Donald Trump a annoncé jeudi 5 mars le renvoi de la ministre de la Sécurité intérieure Kristi Noem. Elle sera remplacée par le sénateur républicain Markwayne Mullin à ce poste crucial dans la supervision de la politique anti-immigration du président américain à travers le pays.
C’est sur son réseau social Truth Social que le président américain a annoncé ce jeudi le renvoi de la ministre de la Sécurité intérieure Kristi Noem, l’une des pilotes de la politique d’expulsions d’immigrés du gouvernement américain, ainsi que la nomination de son remplaçant, le sénateur républicain Markwayne Mullin, qui prendra ses fonctions le 31 mars.
« J’ai le plaisir d’annoncer que le très respecté sénateur des États-Unis pour le grand État de l’Oklahoma, Markwayne Mullin, deviendra secrétaire à la Sécurité intérieure des États-Unis (DHS), à compter du 31 mars 2026. La secrétaire actuelle, Kristi Noem, qui nous a servi avec dévouement et a obtenu de nombreux résultats remarquables (notamment à la frontière !), deviendra envoyée spéciale pour le Bouclier des Amériques, notre nouvelle initiative de sécurité dans l’hémisphère occidental que nous annoncerons samedi à Doral, en Floride. Je remercie Kristi pour son engagement au sein du département de la Sécurité intérieure », a écrit Donald Trump.
Markwayne Mullin, sénateur de l’Oklahoma, est un « fervent partisan de Trump et ancien combattant professionnel invaincu de MMA », mais aussi, souligne le président Trump, le « seul Amérindien au Sénat ».
Kristi Noem a été entendue mardi par le Congrès, où elle a dû répondre des actions de la police fédérale de l’immigration, largement critiquée par des élus démocrates pour ses tactiques agressives.
« Sous votre direction, le ministère de la Sécurité intérieure (DHS) est dépourvu de toute boussole morale et de tout respect pour l’État de droit », a dénoncé Dick Durbin, sénateur démocrate, lors de cette audition menée par une commission judiciaire du Sénat.
« Les agents du DHS ont semé le chaos dans nos villes », a-t-il accusé, ajoutant : « Ils parcourent les rues en tenue paramilitaire et arrêtent et détiennent des gens sur la base de la couleur de leur peau, de leur accent et de la langue qu’ils parlent. »
Kristi Noem, ancienne gouverneure du Dakota du Sud, était devenue l’une des figures de la politique anti-immigration mise en place par Donald Trump, qui a promis à son retour au pouvoir l’an dernier de mettre en place un programme sans précédent d’expulsion de migrants. Elle avait suscité de vives critiques en janvier en qualifiant de « terroristes », avant même la conclusion d’une quelconque enquête, les deux Américains abattus par des agents de l’ICE à Minneapolis. Des vidéos des deux incidents distincts ont contredit les versions des faits présentées par le DHS, selon lequel Renée Good et Alex Pretti avaient eu un comportement violent.

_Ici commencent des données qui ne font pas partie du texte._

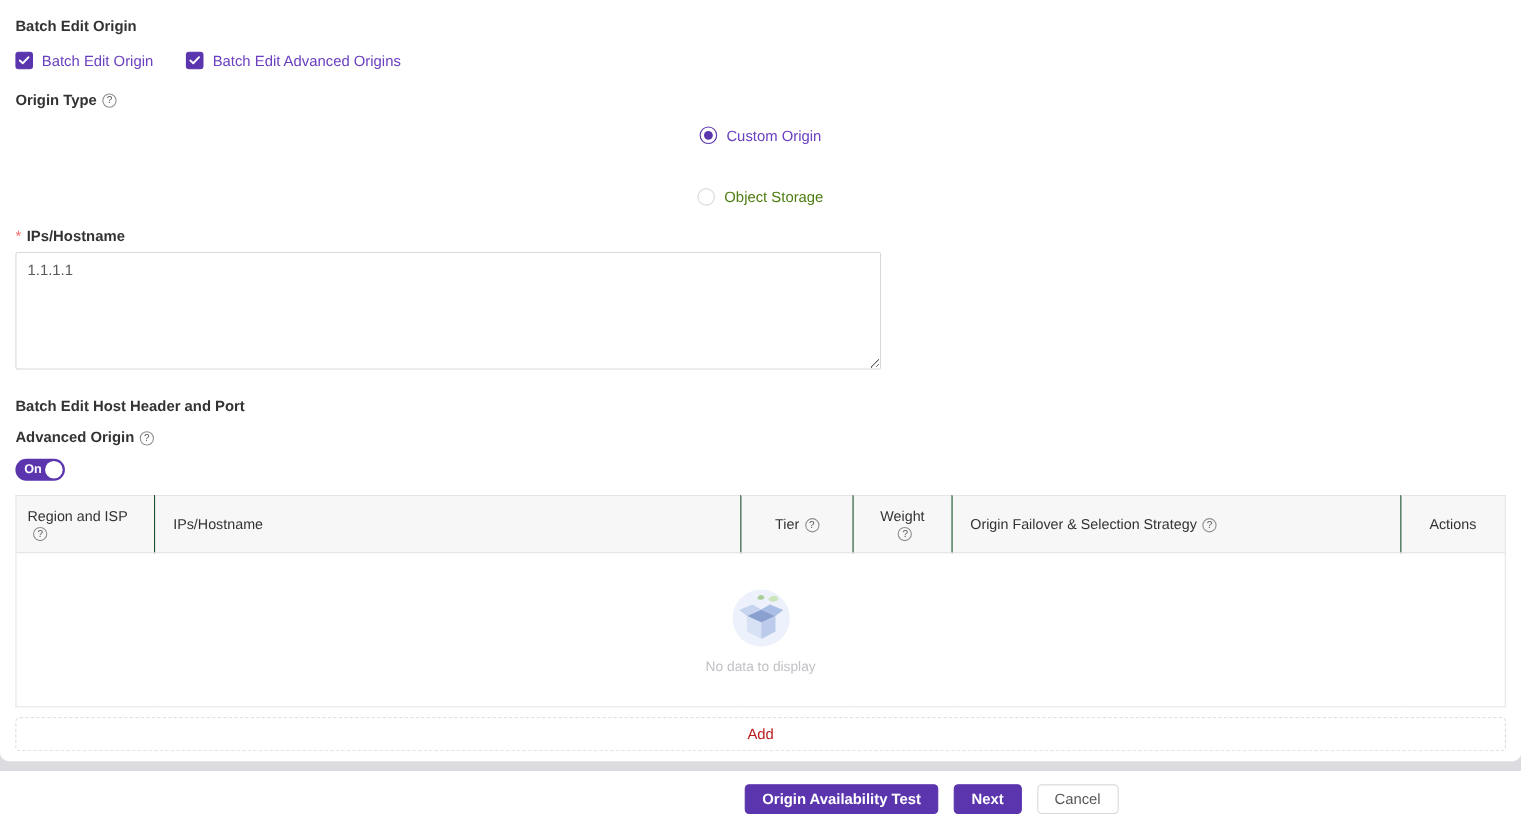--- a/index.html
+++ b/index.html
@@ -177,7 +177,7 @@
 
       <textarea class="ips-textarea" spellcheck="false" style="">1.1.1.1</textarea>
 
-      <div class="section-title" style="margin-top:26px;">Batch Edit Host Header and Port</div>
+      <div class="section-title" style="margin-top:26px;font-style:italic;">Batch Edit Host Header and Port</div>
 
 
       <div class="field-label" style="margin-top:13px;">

En plus de provoquer un tollé qui s’est répandu à travers le pays, les deux incidents ont poussé l’administration Trump à revoir les opérations fédérales anti-immigration dans le Minnesota et incité les élus démocrates de la Chambre des représentants à engager – en vain – une procédure de destitution de Kristi Noem.
En novembre, sommée par un juge fédéral de s’expliquer sur sa décision de passer outre son ordre de suspendre des expulsions vers le Salvador en vertu d’une loi d’exception de 1798 sur les « ennemis étrangers », l’administration Trump a reconnu que cette décision avait été prise par Kristi Noem elle-même.
Un temps pressentie comme possible colistière de Donald Trump à l’élection présidentielle de 2024, Kristi Noem avait vu fondre ses ambitions à cause de la polémique soulevée par une révélation contenue dans ses mémoires sur le point de paraître.
Elle y racontait avoir été contrainte d’abattre par balle sa jeune chienne, baptisée « Cricket », âgée d’un an et deux mois environ, en raison de son caractère « indomptable » et indiscipliné, provoquant un tollé dans une société américaine très attachée aux animaux de compagnie.